June 30th, 2010 · No Comments · career, change, customer service, leadership, management, operations, tools

This continues our series on how to run a successful turnaround – or – The Mike Lally Way. Maybe we’ll just call this RAST. Running A Successful Turnaround. The Mike Lally Way is just way too lame. Today, I will take a holistic, high-level view and in future posts, I will look at each element in more detail.

Walking into any turnaround situation, I immediately set out to acquire data supported by human information (or intel). You cannot just look at data on a page. A) the data will lie to you. It will beguile you. It will tell you that you are smarter than you think. B) You need to get out in front of your people anyway. Let’s start with data.

I want to see the following Key Performance Indicators (KPIs):

Financial KPIs:
Revenue
Operations Costs
Profit
Contribution Margin
DSO. Days Sales Outstanding.

I want these numbers broken out by customer and/or by team. Definitely by customer. I want to know our most profitable customers (not necessarily the customers bringing in the most revenue). I want to know who is COSTING us money.

Customer KPIs
Customer Satisfaction – every main customer contact (assuming we have one) gets a very short 5+1 questions survey. The plus 1 question is the Net Promoter question. Then we start doing this quarterly, same questions. We track results.

Employee KPIs
Employee Satisfaction. Monthly. Simple questions. I will share them.

I will also interview everyone. Three simple questions. If the operation is very large where this isn’t feasible, I would push the interview down the chain of command and get summary reporting created.

Process KPIs/Production
Simple time studies will do. I want to know how long it takes us to produce the widgets. I want to know how long it takes to ship the widgets. And I want to understand how long it takes us to support the customers buying our widgets.

I come from the land of technical support. Any time someone was working on ANYTHING, they needed to be in a support ticket. Assigned to a customer. With the clock running. I want to see rolled up reporting, daily, weekly, monthly, etc. How many tickets, top 10 issues, AGING of tickets.

The same principles apply to production. Where do we have defects? Where do we require re-work? How long does it take?

Over the next days/weeks, I will dive into each of these elements/KPIs.

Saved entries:
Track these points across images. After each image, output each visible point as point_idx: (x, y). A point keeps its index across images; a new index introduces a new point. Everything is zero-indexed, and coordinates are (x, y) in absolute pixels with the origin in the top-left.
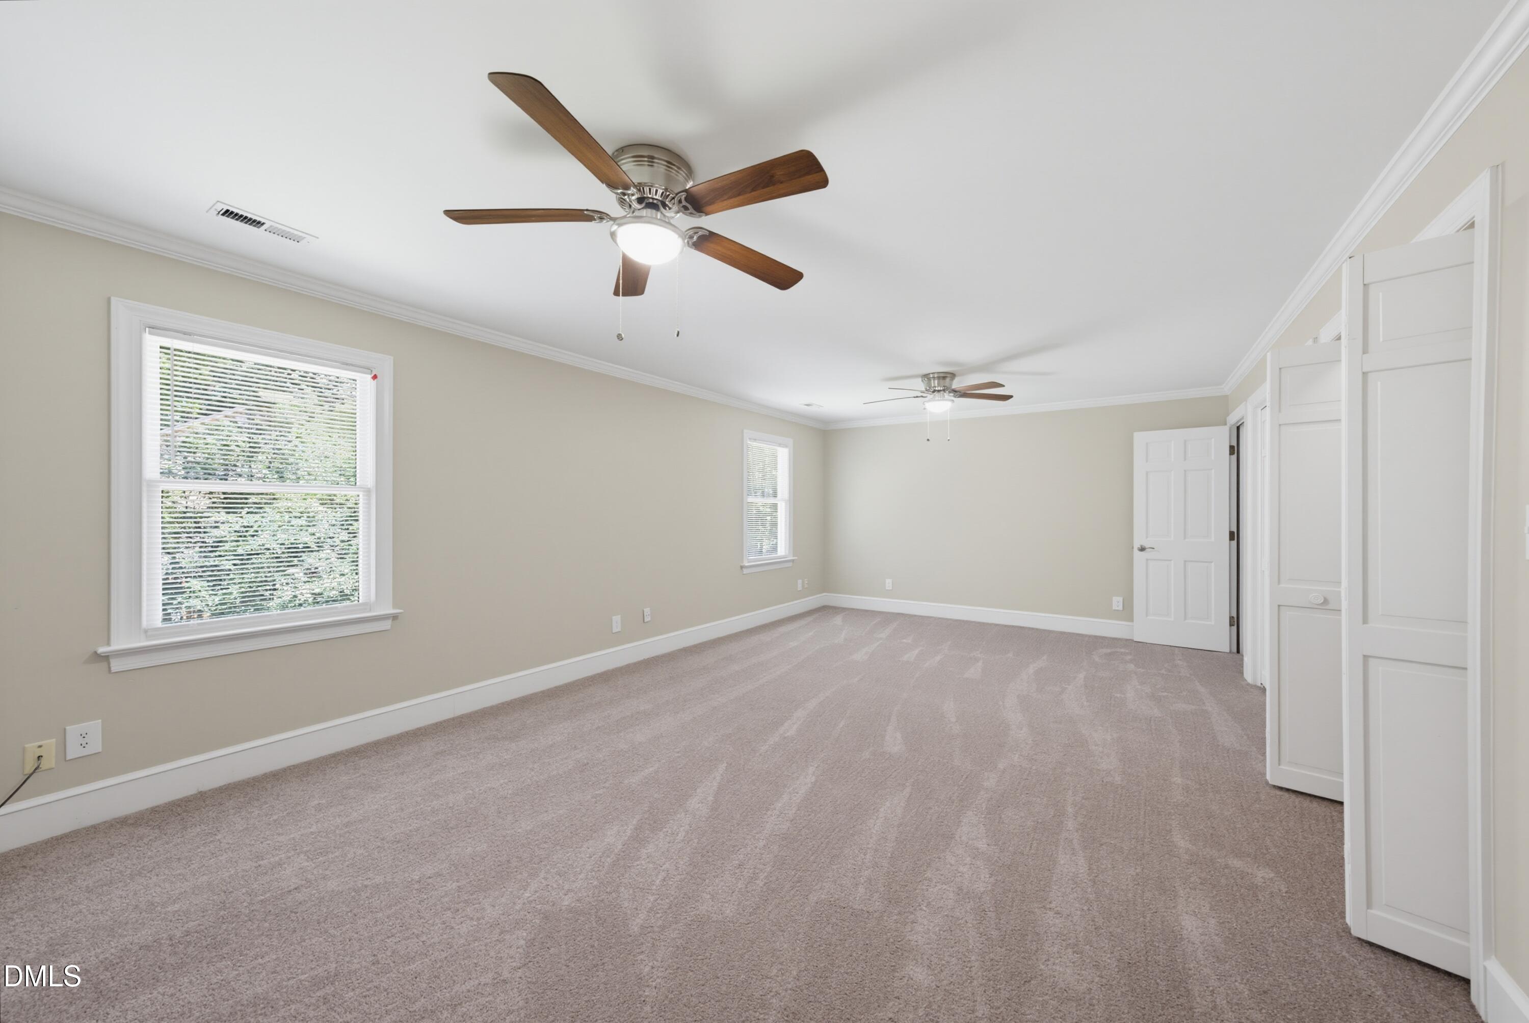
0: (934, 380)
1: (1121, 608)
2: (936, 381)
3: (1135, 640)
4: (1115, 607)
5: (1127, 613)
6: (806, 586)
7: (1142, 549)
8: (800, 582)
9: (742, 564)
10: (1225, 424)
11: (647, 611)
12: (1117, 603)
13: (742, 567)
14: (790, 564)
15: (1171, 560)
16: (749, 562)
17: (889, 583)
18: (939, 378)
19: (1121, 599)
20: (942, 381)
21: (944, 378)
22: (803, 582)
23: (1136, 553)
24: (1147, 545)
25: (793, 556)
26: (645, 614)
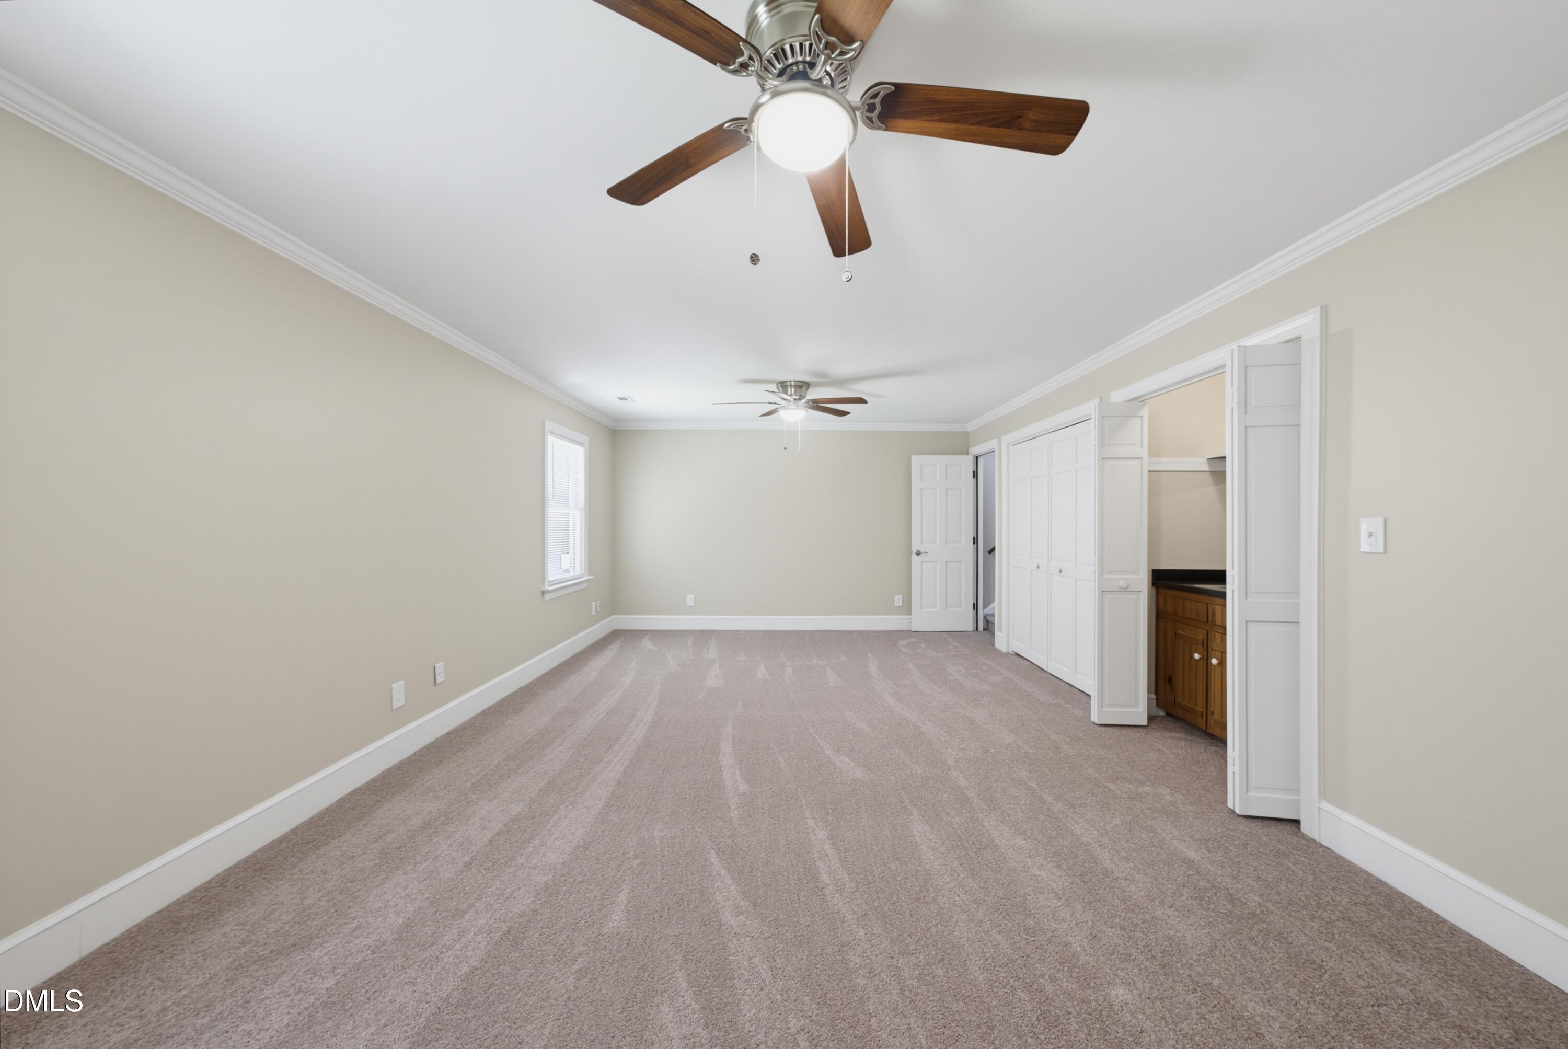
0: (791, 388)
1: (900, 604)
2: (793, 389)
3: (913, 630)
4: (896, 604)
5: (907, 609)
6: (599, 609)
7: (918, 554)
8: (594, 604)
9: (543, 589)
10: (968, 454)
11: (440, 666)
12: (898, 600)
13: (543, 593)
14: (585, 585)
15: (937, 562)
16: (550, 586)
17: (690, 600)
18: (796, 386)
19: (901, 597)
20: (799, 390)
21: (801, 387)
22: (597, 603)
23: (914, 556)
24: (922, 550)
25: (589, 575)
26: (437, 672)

* * *

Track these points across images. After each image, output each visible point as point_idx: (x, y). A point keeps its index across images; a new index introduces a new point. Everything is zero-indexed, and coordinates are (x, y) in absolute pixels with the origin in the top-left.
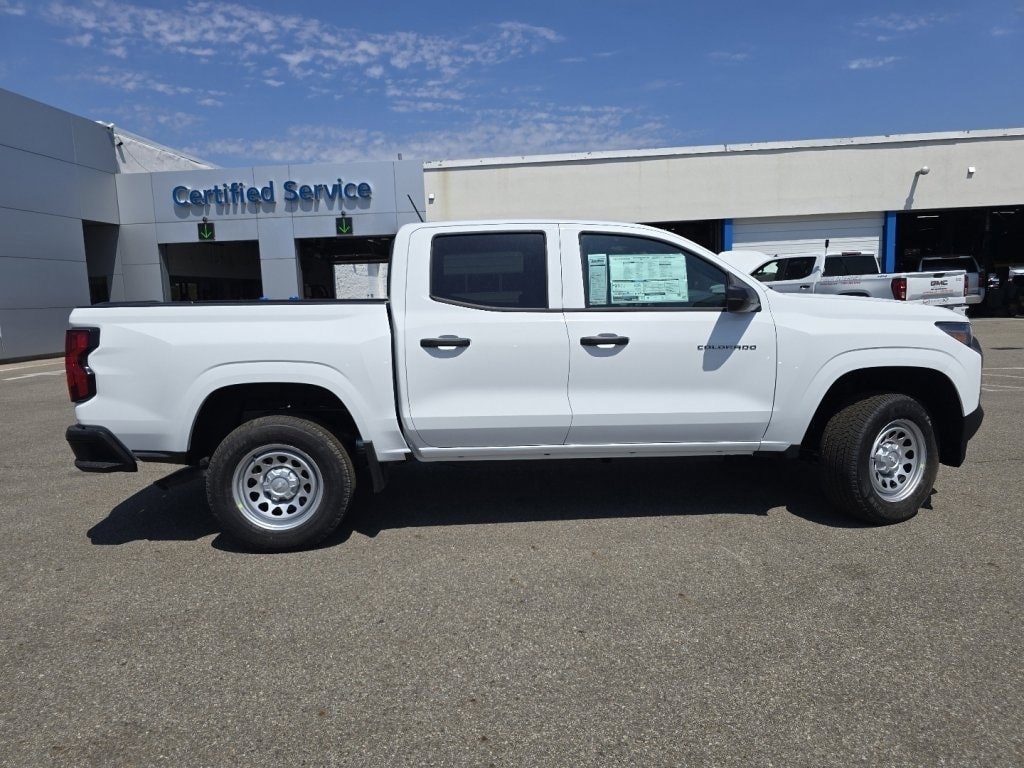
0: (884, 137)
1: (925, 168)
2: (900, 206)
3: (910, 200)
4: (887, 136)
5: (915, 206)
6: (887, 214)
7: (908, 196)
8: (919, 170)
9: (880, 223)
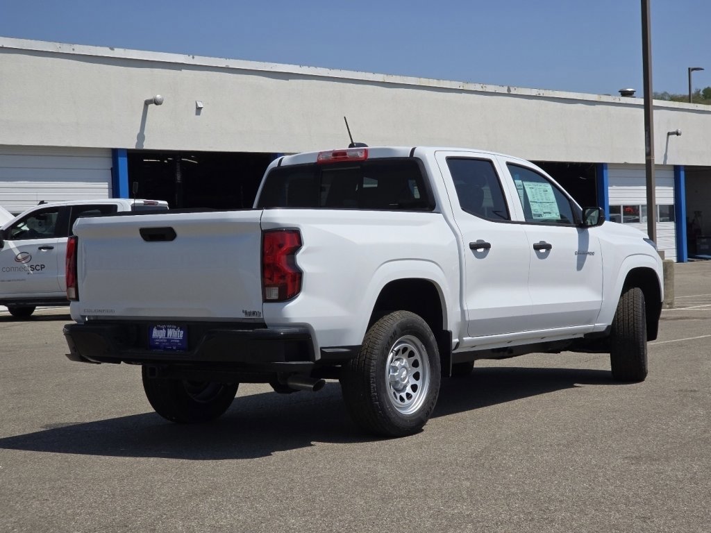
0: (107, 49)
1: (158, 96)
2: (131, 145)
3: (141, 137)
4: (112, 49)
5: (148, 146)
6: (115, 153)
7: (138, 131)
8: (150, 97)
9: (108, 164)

QUESTIONS ON THE MATERIAL:
- A) Turn the paragraph in the turnaround post that begins "Walking into any turnaround situation" into a short bulleted list that keeps its main points.
- B) From the turnaround post, quote the passage starting at "I want to see the" and ending at "Days Sales Outstanding.".

ANSWERS BY ITEM:
- A)
- On entering any turnaround, the first step is gathering data backed by human information (intel).
- Data on a page alone isn't enough, because it can lie, beguile you, and make you think you're smarter than you are.
- You also need to get out in front of your people.
- The work starts with data.

- B)
I want to see the following Key Performance Indicators (KPIs):

Financial KPIs:
Revenue
Operations Costs
Profit
Contribution Margin
DSO. Days Sales Outstanding.